Cela dépendra beaucoup, cependant, de la conjoncture. Si la crise se prolonge, ce sont près de 240 000 postes qui pourraient être perdus en dix ans, selon le " scénario bas " de l'UIMM. A l'inverse, la facture sociale se limiterait à moins de 80 000 postes en cas d'embellie économique.
Dans tous les cas, l'emploi dans la métallurgie continuera de se contracter. Entre le déplacement de la croissance mondiale vers les pays émergents, le manque d'investissement et la perte de compétitivité de la France, la désindustrialisation a toutes chances de se poursuivre. En particulier dans l'automobile, le secteur giflé le plus violemment par la crise. Il devrait perdre entre 38 000 et 63 000 postes en dix ans, selon l'étude. La fermeture de l'usine PSA d'Aulnay en annonce sans doute d'autres... En revanche, l'aéronautique devrait continuer à créer des emplois.
Image sale, polluante
" Malgré tout, nos industries vont continuer à recruter à des niveaux élevés, relève Jean-François Pilliard. Entre 115 000 et 128 000 par an d'ici à 2020, en fonction de la croissance. " Tout en supprimant plus de postes qu'elles n'en créent, " les entreprises vont devoir faire face à des départs à la retraite massifs ", explique Françoise Diard, qui a piloté l'étude. La métallurgie compte relativement plus de seniors que le reste de l'économie, et près d'un tiers du personnel partira à la retraite d'ici à 2020.

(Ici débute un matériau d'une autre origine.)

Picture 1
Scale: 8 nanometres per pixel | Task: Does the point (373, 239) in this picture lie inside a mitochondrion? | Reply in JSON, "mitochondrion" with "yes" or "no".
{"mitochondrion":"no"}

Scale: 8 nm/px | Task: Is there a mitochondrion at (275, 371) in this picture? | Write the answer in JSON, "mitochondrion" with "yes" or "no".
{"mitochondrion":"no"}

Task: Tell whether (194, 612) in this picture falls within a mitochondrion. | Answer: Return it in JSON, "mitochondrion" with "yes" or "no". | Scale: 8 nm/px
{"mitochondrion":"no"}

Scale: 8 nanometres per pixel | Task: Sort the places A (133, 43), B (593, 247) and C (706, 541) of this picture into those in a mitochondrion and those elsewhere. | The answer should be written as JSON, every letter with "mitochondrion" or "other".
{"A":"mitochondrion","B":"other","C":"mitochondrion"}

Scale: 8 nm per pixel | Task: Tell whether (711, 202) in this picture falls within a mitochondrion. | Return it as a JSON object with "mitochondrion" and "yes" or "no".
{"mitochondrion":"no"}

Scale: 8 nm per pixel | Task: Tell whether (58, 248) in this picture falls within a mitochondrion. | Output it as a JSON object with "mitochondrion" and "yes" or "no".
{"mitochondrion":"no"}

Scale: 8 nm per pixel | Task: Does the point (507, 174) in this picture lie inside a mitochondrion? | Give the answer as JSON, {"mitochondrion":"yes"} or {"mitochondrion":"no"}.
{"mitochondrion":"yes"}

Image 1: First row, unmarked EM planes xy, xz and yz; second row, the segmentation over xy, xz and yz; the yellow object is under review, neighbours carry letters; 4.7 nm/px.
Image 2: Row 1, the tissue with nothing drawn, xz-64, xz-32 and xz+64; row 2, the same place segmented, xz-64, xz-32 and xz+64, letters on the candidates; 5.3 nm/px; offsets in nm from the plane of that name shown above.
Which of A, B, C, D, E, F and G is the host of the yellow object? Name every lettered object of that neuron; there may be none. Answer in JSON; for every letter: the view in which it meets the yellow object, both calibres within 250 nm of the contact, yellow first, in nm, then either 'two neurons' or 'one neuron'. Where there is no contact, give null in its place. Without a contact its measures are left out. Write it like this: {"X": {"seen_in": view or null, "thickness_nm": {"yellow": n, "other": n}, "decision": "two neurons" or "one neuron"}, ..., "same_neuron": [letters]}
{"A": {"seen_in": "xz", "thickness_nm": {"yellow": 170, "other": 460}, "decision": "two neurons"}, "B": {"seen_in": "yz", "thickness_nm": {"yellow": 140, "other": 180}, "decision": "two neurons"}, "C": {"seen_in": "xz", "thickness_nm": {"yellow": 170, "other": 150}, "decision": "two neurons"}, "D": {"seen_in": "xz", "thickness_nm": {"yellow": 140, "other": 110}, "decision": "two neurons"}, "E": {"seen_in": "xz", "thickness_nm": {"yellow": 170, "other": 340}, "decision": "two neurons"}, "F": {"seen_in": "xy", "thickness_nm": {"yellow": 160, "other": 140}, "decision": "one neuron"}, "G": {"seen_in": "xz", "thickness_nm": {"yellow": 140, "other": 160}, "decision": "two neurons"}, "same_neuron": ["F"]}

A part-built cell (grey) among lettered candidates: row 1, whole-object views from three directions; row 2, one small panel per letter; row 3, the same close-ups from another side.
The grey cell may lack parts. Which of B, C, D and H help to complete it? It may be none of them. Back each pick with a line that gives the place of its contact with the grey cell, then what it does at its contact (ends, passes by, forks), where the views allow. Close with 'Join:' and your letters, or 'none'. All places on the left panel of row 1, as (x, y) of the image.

En outre, le secteur a besoin de renouveler ses compétences. Tout en licenciant des ouvriers non qualifiés, il embauche des ingénieurs, des cadres techniques... " Et là, nous constatons une formidable inadéquation de l'offre à la demande, relève le délégué général de l'UIMM. Malgré le chômage, nous avons du mal à recruter. Le système éducatif reste très éloigné de la réalité des besoins de l'industrie. "
Et puis, l'industrie garde une image sale, polluante, repoussante, surtout auprès des jeunes. " Pourtant, nous payons mieux que bien d'autres, plaide Jean-François Pilliard. Bien sûr, l'industrie, ce n'est pas les Bisounours. Mais ce n'est pas Zola non plus ! "
Denis Cosnard
Une féminisation qui marque le pas
C'est " un point sur lequel nous devons progresser ", reconnaît-on à l'UIMM : dans la métallurgie, près de 80 % des salariés sont des hommes. " La proportion de femmes est stable depuis de nombreuses années, malgré les politiques de communication, notamment, qui ont été déployées pour augmenter cette part ", relève l'étude de la fédération patronale. En outre, " la présence des femmes reste principalement concentrée dans les fonctions administratives et sur les métiers les moins qualifiés ".
Cette stagnation " semble avoir pour principale cause la faible féminisation des filières de formations techniques ", et non des politiques délibérées des DRH, précise l'étude, issue notamment d'entretiens avec des responsables du secteur.